### [Source extract]
_ _ _ _ _ _ _

OH, BUT WE NOW HAVE THAT MONEY BACK YOU SAY-----WE ARE HEADING FOR A BIGGER CRASH IN JUST MONTHS!
So, these plans have nothing to do with saving money----they are simply ending our public trusts and exposing yet more of our personal wealth to Wall Street criminality.
SEE WHY THEY DID NOT WANT ANYONE TESTIFYING AT THIS APPROPRIATION COMMITTEE MEETING? WE DON'T WANT ANYONE TO KNOW!
529 Plans in the Post Crash Era Crash Era
Financial Aid Finder We talked a few weeks ago about how the stock market crash is going to affect college savings plans. I mentioned that those of you with plans to attend school in the next year might be feeling a real pinch. Before you completely panic, I decided to take a look at what the experts are saying about 529 Plans – both for those of you who are in school, or about to start, and for those parents who are wondering whether they should still invest for their children’s future.
Quick Reminder: What is a 529 Plan?
There are two different kinds of 529 Plans: college savings plans and prepaid tuition plans. Prepaid plans let you buy tuition credits at today’s prices and guarantee them for the future. In today’s market, this might seem like a safer bet, but keep in mind that prepaid plans limit a student’s options in terms of what school they will attend.
A college savings plan is a managed investment portfolio, where your money is invested in some savings vehicle, usually mutual funds of stocks or bonds. The risk is greater than with a prepaid plan, since you are not guaranteed a rate of return (in this case, X number of tuition credits). But, if your college savings plan does well, you can earn a lot more in interest than with the prepaid plan.

_ _ _ _ _ _ _

### [Supplied information]
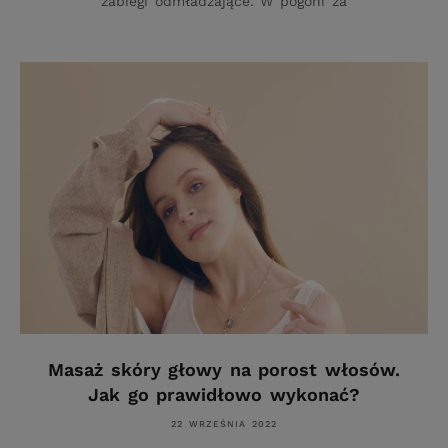
zabiegi odmładzające. W pogoni za
Masaż skóry głowy na porost włosów.
Jak go prawidłowo wykonać?
22 WRZEŚNIA 2022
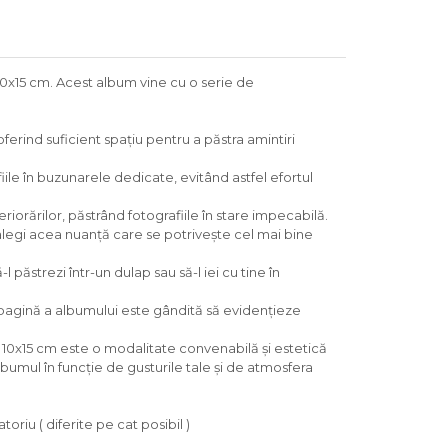
10x15 cm. Acest album vine cu o serie de
erind suficient spațiu pentru a păstra amintiri
fiile în buzunarele dedicate, evitând astfel efortul
riorărilor, păstrând fotografiile în stare impecabilă.
alegi acea nuanță care se potrivește cel mai bine
ăstrezi într-un dulap sau să-l iei cu tine în
 pagină a albumului este gândită să evidențieze
e 10x15 cm este o modalitate convenabilă și estetică
bumul în funcție de gusturile tale și de atmosfera
riu ( diferite pe cat posibil )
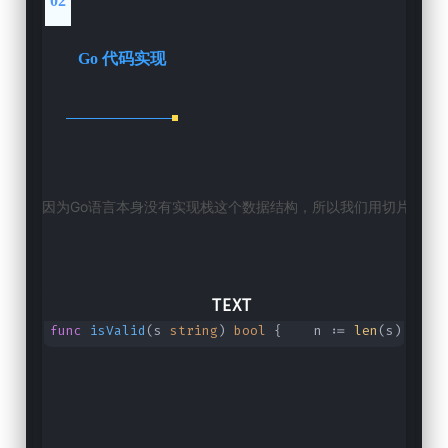
02
Go 代码实现
因为Go语言本身没有实现栈这个数据结构，所以我们用切片代替
func
isValid
(s
string
)
bool
{ n :=
len
(s)
i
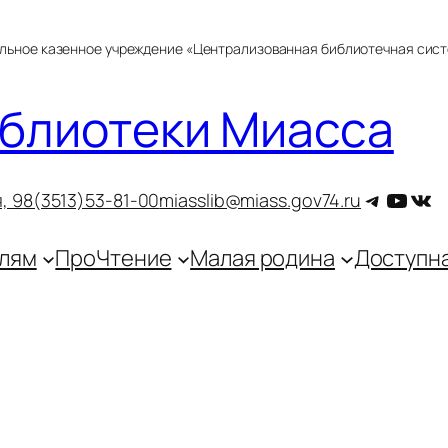
альное казенное учреждение «Централизованная библиотечная сис
блиотеки Миасса
Telegra
YouT
ВКо
, 9
8(3513)53-81-00
miasslib@miass.gov74.ru
лям
ПроЧтение
Малая родина
Доступн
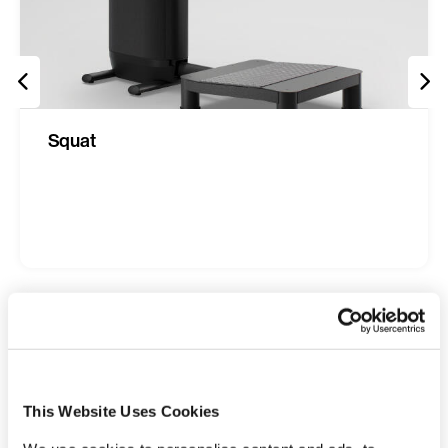
Squat
Bereit für dein Studio-Update?
This Website Uses Cookies
Mit Smart Strength kannst du Krafttraining in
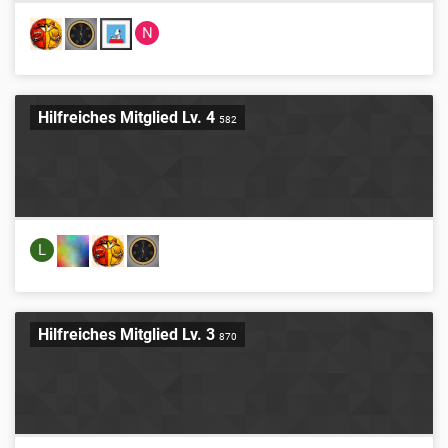
N
Hilfreiches Mitglied Lv. 4
582
L
Hilfreiches Mitglied Lv. 3
870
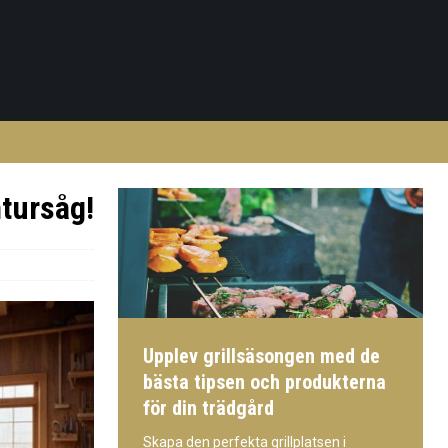
tursåg!
Upplev grillsäsongen med de
bästa tipsen och produkterna
för din trädgård
Skapa den perfekta grillplatsen i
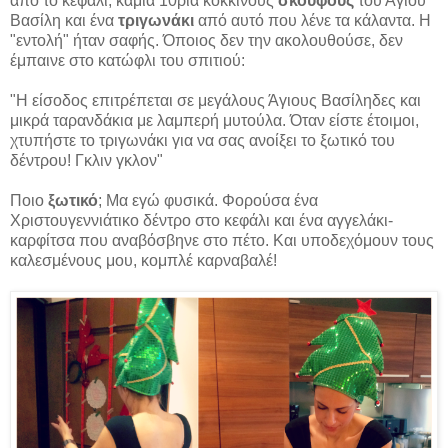
από το κεφάλι, καμιά 10ρια κόκκινους
σκούφους
του Άγιου
Βασίλη και ένα
τριγωνάκι
από αυτό που λένε τα κάλαντα. Η
"εντολή" ήταν σαφής. Όποιος δεν την ακολουθούσε, δεν
έμπαινε στο κατώφλι του σπιτιού:
"Η είσοδος επιτρέπεται σε μεγάλους Άγιους Βασίληδες και
μικρά ταρανδάκια με λαμπερή μυτούλα. Όταν είστε έτοιμοι,
χτυπήστε το τριγωνάκι για να σας ανοίξει το ξωτικό του
δέντρου! Γκλιν γκλον"
Ποιο
ξωτικό
; Μα εγώ φυσικά. Φορούσα ένα
Χριστουγεννιάτικο δέντρο στο κεφάλι και ένα αγγελάκι-
καρφίτσα που αναβόσβηνε στο πέτο. Και υποδεχόμουν τους
καλεσμένους μου, κομπλέ καρναβαλέ!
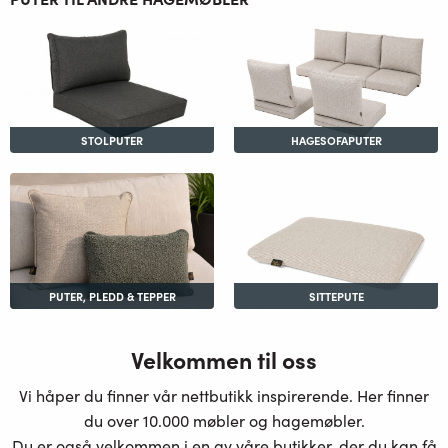
STOLPUTER
HAGESOFAPUTER
PUTER, PLEDD & TEPPER
SITTEPUTE
Velkommen til oss
Vi håper du finner vår nettbutikk inspirerende. Her finner
du over 10.000 møbler og hagemøbler.
Du er også velkommen i en av våre butikker, der du kan få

_ _ _ _ _ _ _

### [Task brief]
Please write out the entire 529 plan passage word for word. Draw only on the 529 plan passage and set the material aside.

### [Your response]
OH, BUT WE NOW HAVE THAT MONEY BACK YOU SAY-----WE ARE HEADING FOR A BIGGER CRASH IN JUST MONTHS!
So, these plans have nothing to do with saving money----they are simply ending our public trusts and exposing yet more of our personal wealth to Wall Street criminality.
SEE WHY THEY DID NOT WANT ANYONE TESTIFYING AT THIS APPROPRIATION COMMITTEE MEETING? WE DON'T WANT ANYONE TO KNOW!
529 Plans in the Post Crash Era Crash Era
Financial Aid Finder We talked a few weeks ago about how the stock market crash is going to affect college savings plans. I mentioned that those of you with plans to attend school in the next year might be feeling a real pinch. Before you completely panic, I decided to take a look at what the experts are saying about 529 Plans – both for those of you who are in school, or about to start, and for those parents who are wondering whether they should still invest for their children’s future.
Quick Reminder: What is a 529 Plan?
There are two different kinds of 529 Plans: college savings plans and prepaid tuition plans. Prepaid plans let you buy tuition credits at today’s prices and guarantee them for the future. In today’s market, this might seem like a safer bet, but keep in mind that prepaid plans limit a student’s options in terms of what school they will attend.
A college savings plan is a managed investment portfolio, where your money is invested in some savings vehicle, usually mutual funds of stocks or bonds. The risk is greater than with a prepaid plan, since you are not guaranteed a rate of return (in this case, X number of tuition credits). But, if your college savings plan does well, you can earn a lot more in interest than with the prepaid plan.